PROBLEM DESCRIPTION:
What you return should match every record exactly, with the images removed.

TASK DATA:

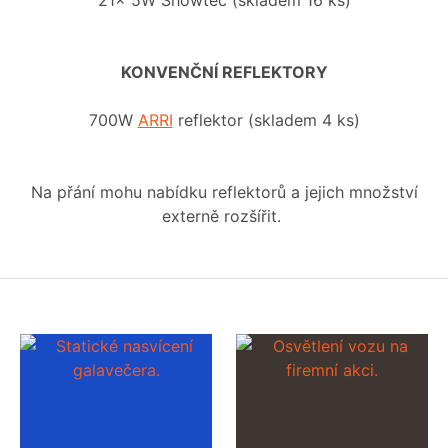
21x 5W Showtec (skladem 16 ks)
KONVENČNÍ REFLEKTORY
700W
ARRI
reflektor (skladem 4 ks)
Na přání mohu nabídku reflektorů a jejich množství
externě rozšířit.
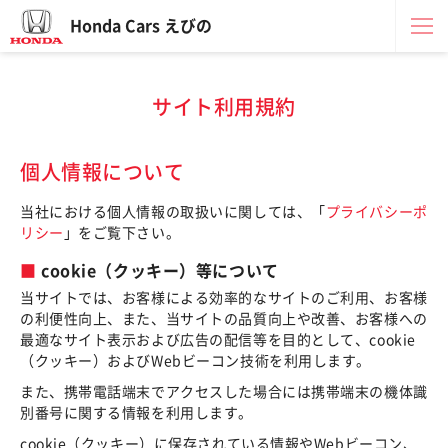
Honda Cars えびの
サイト利用規約
個人情報について
当社における個人情報の取扱いに関しては、「
プライバシーポ
リシー
」をご覧下さい。
cookie（クッキー）等について
当サイトでは、お客様による効率的なサイトのご利用、お客様
の利便性向上、また、当サイトの品質向上や改善、お客様への
最適なサイト表示および広告の配信等を目的として、cookie
（クッキー）およびWebビーコン技術を利用します。
また、携帯電話端末でアクセスした場合には携帯端末の機体識
別番号に関する情報を利用します。
cookie（クッキー）に保存されている情報やWebビーコン、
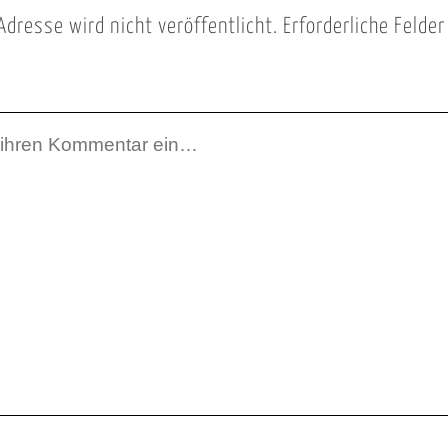
Adresse wird nicht veröffentlicht.
Erforderliche Felde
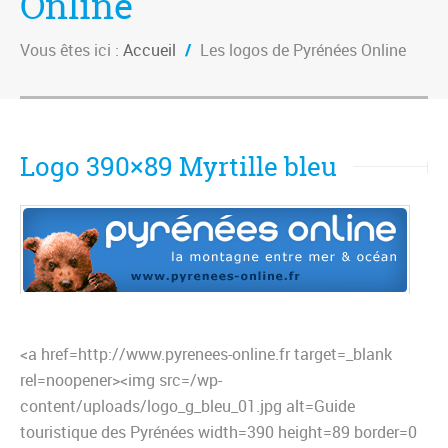
Online
Vous êtes ici :
Accueil
/
Les logos de Pyrénées Online
Logo 390×89 Myrtille bleu
<a href=http://www.pyrenees-online.fr target=_blank
rel=noopener><img src=/wp-
content/uploads/logo_g_bleu_01.jpg alt=Guide
touristique des Pyrénées width=390 height=89 border=0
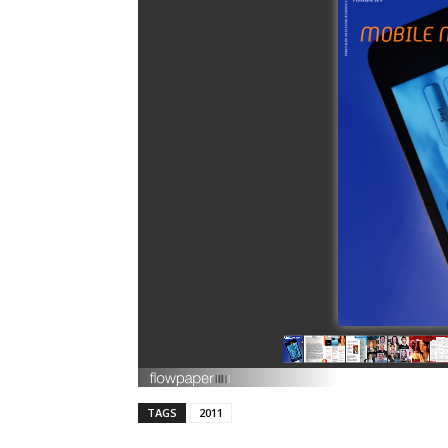
TAGS
2011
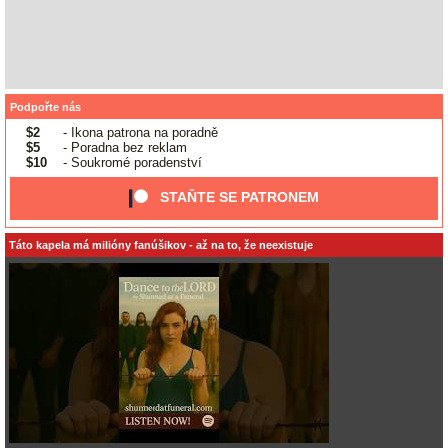
Podpořte nás
$2
- Ikona patrona na poradně
$5
- Poradna bez reklam
$10
- Soukromé poradenství
STAŇTE SE PATRONEM
Táto kapela má milióny fanúšikov - až na to, že neexistuje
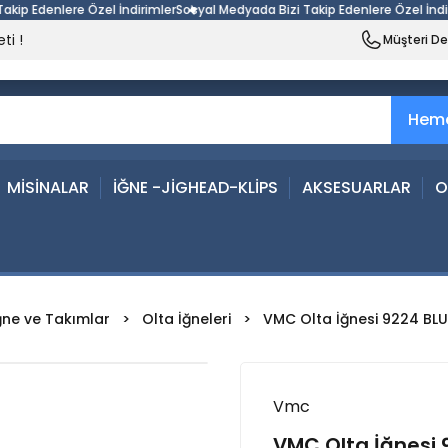
Edenlere Özel İndirimler
Sosyal Medyada Bizi Takip Edenlere Özel İndiriml
ti !
Müşteri D
Heme
MİSİNALAR
İĞNE -JİGHEAD-KLİPS
AKSESUARLAR
O
ğne ve Takımlar
Olta İğneleri
VMC Olta İğnesi 9224 BLUE
Vmc
VMC Olta İğnesi 9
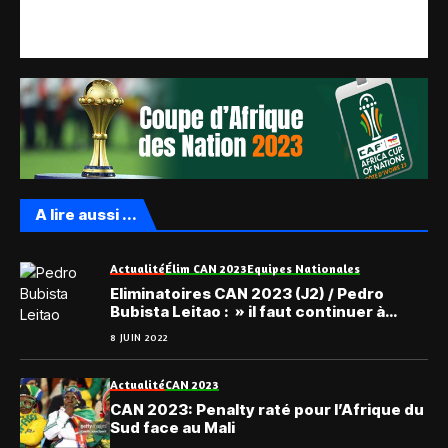
A lire aussi ...
Actualité
Élim CAN 2023
Equipes Nationales
Eliminatoires CAN 2023 (J2) / Pedro
Bubista Leitao : » il faut continuer à
travailler »
8 JUIN 2022
Actualité
CAN 2023
CAN 2023: Penalty raté pour l’Afrique du
Sud face au Mali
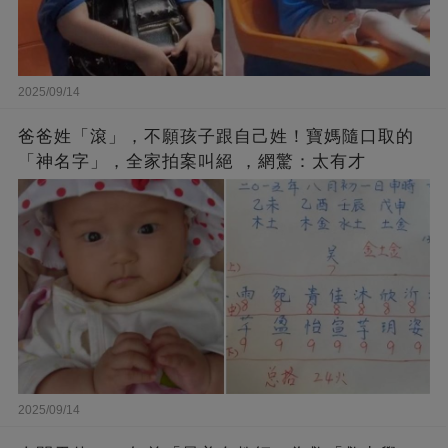
2025/09/14
爸爸姓「滾」，不願孩子跟自己姓！寶媽隨口取的
「神名字」，全家拍案叫絕 ，網驚：太有才
2025/09/14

ANSWER TO THIS PROBLEM:
21x 5W Showtec (skladem 16 ks)
KONVENČNÍ REFLEKTORY
700W
ARRI
reflektor (skladem 4 ks)
Na přání mohu nabídku reflektorů a jejich množství
externě rozšířit.
Honda Cars えびの
サイト利用規約
個人情報について
当社における個人情報の取扱いに関しては、「
プライバシーポ
リシー
」をご覧下さい。
cookie（クッキー）等について
当サイトでは、お客様による効率的なサイトのご利用、お客様
の利便性向上、また、当サイトの品質向上や改善、お客様への
最適なサイト表示および広告の配信等を目的として、cookie
（クッキー）およびWebビーコン技術を利用します。
また、携帯電話端末でアクセスした場合には携帯端末の機体識
別番号に関する情報を利用します。
cookie（クッキー）に保存されている情報やWebビーコン、
Adresse wird nicht veröffentlicht.
Erforderliche Felde
Online
Vous êtes ici :
Accueil
/
Les logos de Pyrénées Online
Logo 390×89 Myrtille bleu
<a href=http://www.pyrenees-online.fr target=_blank
rel=noopener><img src=/wp-
content/uploads/logo_g_bleu_01.jpg alt=Guide
touristique des Pyrénées width=390 height=89 border=0
TAGS
2011
Podpořte nás
$2
- Ikona patrona na poradně
$5
- Poradna bez reklam
$10
- Soukromé poradenství
STAŇTE SE PATRONEM
Táto kapela má milióny fanúšikov - až na to, že neexistuje
Edenlere Özel İndirimler
Sosyal Medyada Bizi Takip Edenlere Özel İndiriml
ti !
Müşteri D
Heme
MİSİNALAR
İĞNE -JİGHEAD-KLİPS
AKSESUARLAR
O
ğne ve Takımlar
Olta İğneleri
VMC Olta İğnesi 9224 BLUE
Vmc
VMC Olta İğnesi 9
A lire aussi ...
Actualité
Élim CAN 2023
Equipes Nationales
Eliminatoires CAN 2023 (J2) / Pedro
Bubista Leitao : » il faut continuer à
travailler »
8 JUIN 2022
Actualité
CAN 2023
CAN 2023: Penalty raté pour l’Afrique du
Sud face au Mali
2025/09/14
爸爸姓「滾」，不願孩子跟自己姓！寶媽隨口取的
「神名字」，全家拍案叫絕 ，網驚：太有才
2025/09/14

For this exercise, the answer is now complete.